Respondents argue the law does not apply to the Divers because they worked as janitors. The determination of whether the Divers were acting under the statute, however, requires a factual determination of whether or not they were child care workers. Lynn Diver states that she had worked as a child day care worker. Mary Diver states that she had worked as a cook. They both state that they expected to return to their respective positions. Lynn Diver states that she believed she was required to report suspected child abuse. If the Divers can be found to be subject to the federal requirement on reporting sexual abuse, it is difficult to conclude that they do not have a right to go to court when the tribe’s attorney allegedly defamed them regarding their actions in making the report.
The record is also not yet sufficiently developed to allow a determination that Peterson is a high level executive officer of the tribe such that he should be accorded absolute immunity. In Davis v. Littell, 398 F.2d 83, 86 (9th Cir.1968), cert. denied, 393 U.S. 1018, 89 S.Ct. 621, 21 L.Ed.2d 562 (Jan. 13, 1969), the Ninth Circuit concluded the tribal general counsel there qualified for absolute immunity. In that case, however, the record reflected the duties that the general counsel was to perform, such as “those functions generally required of a General Counsel’s office in organizations engaged in the administration of public affairs.” Id. Here the record does not adequately reflect the extent of Peterson’s duties, and therefore summary judgment is not proper on this basis.

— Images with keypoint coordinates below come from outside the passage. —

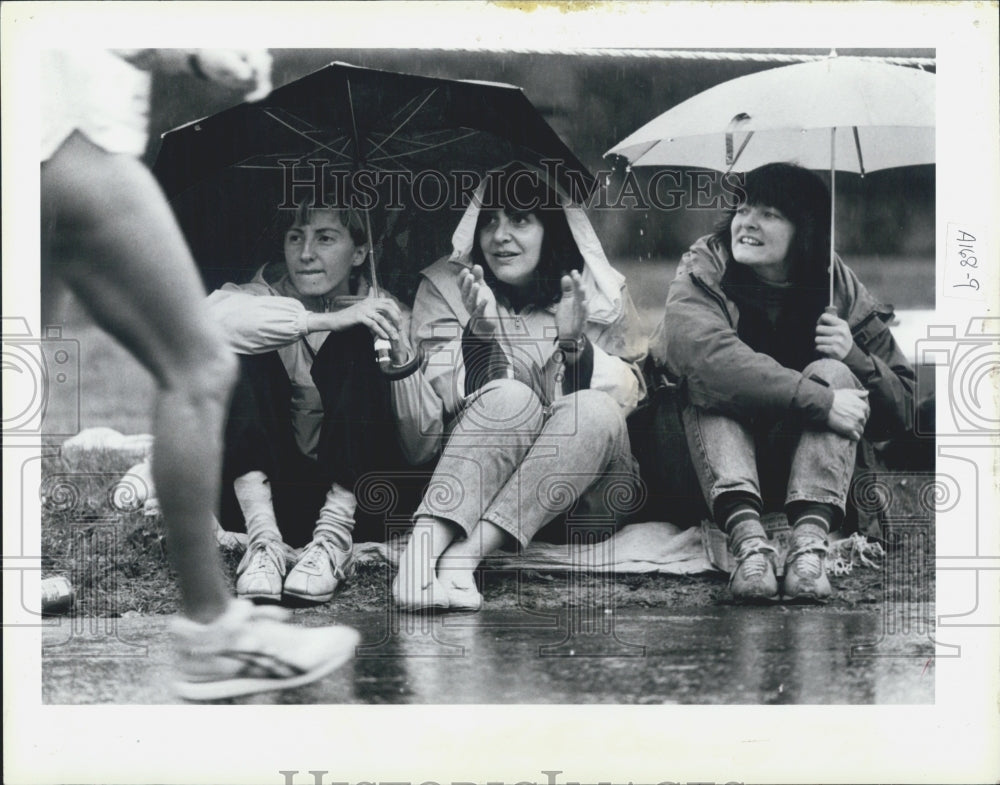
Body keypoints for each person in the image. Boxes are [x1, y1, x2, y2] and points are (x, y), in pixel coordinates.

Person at [40, 48, 359, 700]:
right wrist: (192, 49)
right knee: (200, 362)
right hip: (63, 132)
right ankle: (214, 633)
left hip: (53, 124)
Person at [649, 162, 915, 602]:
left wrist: (855, 358)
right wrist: (820, 401)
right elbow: (706, 360)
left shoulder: (836, 286)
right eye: (743, 208)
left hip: (802, 475)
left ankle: (809, 550)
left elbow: (903, 410)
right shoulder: (705, 267)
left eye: (770, 214)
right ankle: (750, 548)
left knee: (834, 373)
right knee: (717, 385)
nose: (747, 222)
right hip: (706, 473)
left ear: (804, 230)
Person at [393, 167, 648, 611]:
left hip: (582, 503)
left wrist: (574, 348)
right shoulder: (449, 289)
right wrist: (483, 337)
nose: (500, 236)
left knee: (595, 409)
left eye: (521, 219)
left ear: (552, 228)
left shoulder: (596, 291)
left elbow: (634, 398)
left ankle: (462, 560)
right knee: (510, 399)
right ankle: (419, 561)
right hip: (473, 492)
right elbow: (440, 405)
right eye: (489, 220)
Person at [206, 203, 438, 604]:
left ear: (361, 253)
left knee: (360, 338)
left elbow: (423, 448)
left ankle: (332, 542)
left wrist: (397, 356)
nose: (306, 253)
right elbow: (207, 324)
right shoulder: (253, 297)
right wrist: (324, 322)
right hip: (269, 499)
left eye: (325, 238)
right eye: (295, 237)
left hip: (362, 502)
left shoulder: (389, 310)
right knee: (242, 346)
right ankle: (264, 546)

As to official immunity, summary judgment would not be proper because, under Bauer v. State, 511 N.W.2d 447, 449 (Minn.1994), official immunity does not extend to allegedly defamatory statements. Id. at 449. “[Ejither the statement is true or it is not, and there is no discretionary conduct for official immunity to cover and protect.” Id.
Under qualified immunity, genuine issues of material fact remain as to whether Peterson acted with malice. Peterson stated to the press that the Divers were fired for stealing and that criminal charges would be filed against them. According to the Divers, Peterson made this statement after he was aware that Carlton County had investigated the incident and would not be filing charges against the Divers. It is interesting to note respondent’s position that to make a charge of theft against appellants they had to go to Carlton County and invoke Carlton County’s and the State of Minnesota’s jurisdiction. When appellants responded with this lawsuit they are arguing that the Carlton County District Court and the State of Minnesota have no jurisdiction.
Peterson argues that the Divers are raising the sex abuse reporting issue to cover up the fact that they stole school property. This argument is a smoke screen. It appears rather that the accusation of theft against appellants by respondents may be *294being used to divert attention away from appellants’ claim that sexual abuse of minors may not have been reported. The theft issue raised by respondents is inconsequential. Respondents claim that appellants “stole” a piece of school paper with notes on it is hardly actionable, as the Carlton County attorney’s refusal to charge attests.
The seminal issue revolves around the Divers reporting alleged sexual abuse of minors. This is where I respectfully differ with the trial court and the majority. The trial court’s Memorandum of law which was made a part of the trial court Order states:
This action arose out of activities that are strictly intra-tribal when the Fond du Lac Tribe decided to fire the Plaintiffs from their jobs as custodians at the tribal school. After the Plaintiffs went public with their side of the story, the tribe specifically authorized Defendant Peterson to give the reason for the firings.
I find this issue cannot be an “intra-tribal” dispute. The controlling federal law requires a reporting, not to the Fond du Lac tribal Council, but to the Carlton County attorney’s office. The next issue is whether the Divers are protected from retaliation after making a report. This is not an intra-tribal dispute as the Divers protection from retaliation, if they are entitled to it, will come from a state or federal court and not from the tribal council. On the issue of their defamation lawsuit, if the tribe does not have a tradition of regulating defamation, the State of Minnesota’s laws are available, and the state may have jurisdiction.
Although this action is for defamation, the issues of the report of sexual abuse and that of defamation are so intertwined that summary judgment is not proper at this stage. This is not a matter of an intra-tribal dispute. Rather, serious state and federal issues are raised as well. I disagree that dismissal or summary judgment are proper at this time.